Нет, не видно на этот раз. Заманила его Варя на огород картошку рыть. Конечно, перемажется. Не беда – пусть привыкает. «Земля черная, а белый хлеб родит», – вспомнились слова матери.
В ряду других – изба Егоровых словно старушка, иссушенная заботами. Не пятью светлыми окнами, резными и раскрашенными наличниками глядит на улицу, а только двумя, да и те к земле опущены. Семь лет назад, когда Любаша только в школу пошла, отец поскидал с крыши гнилую слежавшуюся солому и покрыл жилье белым тесом. Но с годами доски потемнели, покоробились, а местами и зелень зацвела по ним.
Не удалось отцу новую избу срубить. О просторной пятистенке все загадывал, все изобильных лет дожидался. Дескать, еще год, еще один план выполнится, и тогда в каждом селе будут и дома городские, и театры, и скверы, и в магазинах всего вдосталь по сходным ценам. Но изобилие это ходило где-то вокруг да около Немишкина, а в руки вот не давалось.
И тут вспомнилось Любаше, как недавние грозы обрушились на семью. Да с меткой молнией, да с градом тяжелым, секущим. Первой слегла мать. То ли врача опоздали позвать, то ли домашнее снадобье во вред пошло – сразу скрутило хозяйку, исказило ее красивое лицо с темными грустноватыми глазами. И застыла она на кровати в маленькой спаленке.
Отец-то часом раньше ушел в бригаду людей расставить, кому что делать. А Любаша картошку в огороде окучивала, пока прохлада утренняя на дворе стояла. Еще с вечера мать наказала ей дополоть да окучить, что сама не успела. Вот девчушка и добивала ползучую повитель да лебеду под кустистой ботвой.

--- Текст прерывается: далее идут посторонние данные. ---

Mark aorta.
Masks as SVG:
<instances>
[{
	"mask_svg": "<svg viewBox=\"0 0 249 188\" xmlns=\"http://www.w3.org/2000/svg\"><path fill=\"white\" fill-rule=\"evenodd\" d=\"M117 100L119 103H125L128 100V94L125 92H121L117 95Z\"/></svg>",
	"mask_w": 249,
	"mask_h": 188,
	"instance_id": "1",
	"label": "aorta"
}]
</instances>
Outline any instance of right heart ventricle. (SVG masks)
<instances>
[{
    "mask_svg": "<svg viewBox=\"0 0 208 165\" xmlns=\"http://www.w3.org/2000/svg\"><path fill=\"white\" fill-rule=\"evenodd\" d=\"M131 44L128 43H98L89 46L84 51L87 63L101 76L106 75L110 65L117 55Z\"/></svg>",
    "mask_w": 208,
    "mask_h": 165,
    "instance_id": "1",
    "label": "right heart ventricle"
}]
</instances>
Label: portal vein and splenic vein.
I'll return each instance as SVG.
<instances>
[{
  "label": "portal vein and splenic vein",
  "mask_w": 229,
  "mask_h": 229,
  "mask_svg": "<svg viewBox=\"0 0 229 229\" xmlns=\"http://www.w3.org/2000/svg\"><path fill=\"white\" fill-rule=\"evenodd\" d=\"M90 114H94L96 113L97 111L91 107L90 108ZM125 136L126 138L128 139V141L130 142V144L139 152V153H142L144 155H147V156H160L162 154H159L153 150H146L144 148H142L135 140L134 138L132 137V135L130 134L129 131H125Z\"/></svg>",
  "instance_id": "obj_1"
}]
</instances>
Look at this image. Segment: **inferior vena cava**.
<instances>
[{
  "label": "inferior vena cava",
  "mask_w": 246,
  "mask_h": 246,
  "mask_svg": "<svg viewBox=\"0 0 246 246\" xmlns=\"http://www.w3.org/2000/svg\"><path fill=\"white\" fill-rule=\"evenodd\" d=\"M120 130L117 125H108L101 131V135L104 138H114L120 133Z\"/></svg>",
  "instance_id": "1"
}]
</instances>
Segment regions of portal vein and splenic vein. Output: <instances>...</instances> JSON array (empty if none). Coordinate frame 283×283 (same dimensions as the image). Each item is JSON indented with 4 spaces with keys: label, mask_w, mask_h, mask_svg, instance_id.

А в избе одни малыши роились. Уже несколько раз они звали в дверь спаленки:
– Мамка, скоро ль встанешь?..
– Расспалась! И печку не затопила, и завтракать уже пора – животы подвело!..
– И в школу идти пора!..
А когда Любаша пришла с прополки и заглянула в спаленку, то сразу же вылетела оттуда побелевшая – сама не своя.
– Ой, мамка умерла! – закричала во весь голос. – Ой, что мы делать будем теперь?!
Тут и ребятишки в крике зашлись. Алеша побежал к отцу в бригаду. Варя – к бабке Матрене. И печальная весть разом облетела село.